Shelagh Fogarty 1pm - 4pm
Inquest to rule if illegal levels of air pollution killed London schoolgirl
30 November 2020, 11:33
A landmark inquest is to rule whether illegal levels of air pollution caused the death of a nine-year-old girl in south London.
A coroner will rule whether toxic levels of nitrogen dioxide from the South Circular road led to the asthma attack that killed Ella Kissi-Debrah in 2013.
Her mother, Rosamund, has fought for years for an inquest to assess the role of air pollution from the traffic in her daughter's death.
If it is found that the air pollution was a causative factor in Ella's death, it will make legal history as the first case which identifies pollution as a cause of death in the UK.
Ella's case is thought to be the first case of its kind in the world.
The inquest, which begins on Monday, was granted after lawyers for the family presented new evidence that linked Ella's form of asthma and death with the traffic on London’s South Circular near her home in Lewisham, south-east London.
They also showed that her death coincided with one of the worst surges of air pollution in her local area.
The inner south London district coroner will on Monday examine possible failings by government bodies to take necessary steps to reduce air pollution and to provide public information about the risks it poses.
They will also examine the extent to which this impacted upon Ella's death.
Speaking before the hearing, Rosamund Kissi-Debrah told the Guardian: “It’s coming up to eight years since Ella passed and it’s been a long, hard fight to get this inquest, with challenges along the way.

**GIVEN INFORMATION**
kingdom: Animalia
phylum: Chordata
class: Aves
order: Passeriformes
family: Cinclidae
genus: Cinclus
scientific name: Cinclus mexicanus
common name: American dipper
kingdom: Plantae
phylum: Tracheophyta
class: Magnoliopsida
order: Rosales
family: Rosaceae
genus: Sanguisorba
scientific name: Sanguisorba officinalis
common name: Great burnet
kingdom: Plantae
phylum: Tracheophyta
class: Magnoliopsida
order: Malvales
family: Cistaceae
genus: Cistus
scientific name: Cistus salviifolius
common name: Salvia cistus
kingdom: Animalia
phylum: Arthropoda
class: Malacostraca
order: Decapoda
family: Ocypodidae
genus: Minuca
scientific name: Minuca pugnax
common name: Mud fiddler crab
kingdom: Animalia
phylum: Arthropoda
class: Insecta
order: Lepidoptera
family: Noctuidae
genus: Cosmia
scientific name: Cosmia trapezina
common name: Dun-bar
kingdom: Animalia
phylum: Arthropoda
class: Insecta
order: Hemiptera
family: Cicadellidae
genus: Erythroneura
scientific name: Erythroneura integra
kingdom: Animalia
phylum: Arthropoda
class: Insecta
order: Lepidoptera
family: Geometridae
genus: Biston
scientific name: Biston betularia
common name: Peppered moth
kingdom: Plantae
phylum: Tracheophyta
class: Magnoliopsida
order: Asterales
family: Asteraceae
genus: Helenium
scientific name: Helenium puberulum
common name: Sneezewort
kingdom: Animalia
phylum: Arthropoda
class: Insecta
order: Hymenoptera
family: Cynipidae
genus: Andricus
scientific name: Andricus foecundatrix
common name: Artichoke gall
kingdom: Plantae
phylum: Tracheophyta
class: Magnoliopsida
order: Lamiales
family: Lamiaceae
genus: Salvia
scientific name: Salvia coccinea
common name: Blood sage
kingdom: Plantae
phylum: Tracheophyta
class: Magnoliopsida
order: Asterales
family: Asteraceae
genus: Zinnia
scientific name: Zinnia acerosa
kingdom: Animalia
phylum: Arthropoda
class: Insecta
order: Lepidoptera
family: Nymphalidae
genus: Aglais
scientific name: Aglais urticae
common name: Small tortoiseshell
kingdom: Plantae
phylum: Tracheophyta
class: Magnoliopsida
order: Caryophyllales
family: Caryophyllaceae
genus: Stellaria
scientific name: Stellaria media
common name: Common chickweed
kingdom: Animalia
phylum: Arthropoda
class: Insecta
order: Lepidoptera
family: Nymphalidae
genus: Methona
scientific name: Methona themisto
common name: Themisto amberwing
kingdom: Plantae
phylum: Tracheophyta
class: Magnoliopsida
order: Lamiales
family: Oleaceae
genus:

**TASKS FOR THIS EXERCISE**
[1] Name every person identified by full name in the news article about the air pollution inquest, including its header line.
[2] Resume the news article about the air pollution inquest from where it stops.

**ACTIVITY ANSWERS**
[1] Shelagh Fogarty, Ella Kissi-Debrah, Rosamund Kissi-Debrah

[2]
"What I want is justice for Ella, and for her to have on her death certificate the true cause of why she died.”
The first inquest in 2014 made no mention of air pollution, and the coroner instead ruled Ella had died of acute respiratory failure caused by severe asthma.
However, the verdict was quashed in 2019 and a new inquest ordered following new evidence from the family was presented to the Attorney General.
The new evidence used mapping from Professor Sir Stephen Holgate, one of the UK’s leading experts on air pollution, to show how Ella's admissions to hospital coincided with spikes in air pollution levels around her home.
His report concluded: “The dramatic worsening of her asthma in relation to air pollution episodes would go a long way to explain the timing of her exacerbations across her last four years.
"There is a real prospect that without unlawful levels of air pollution, Ella would not have died.”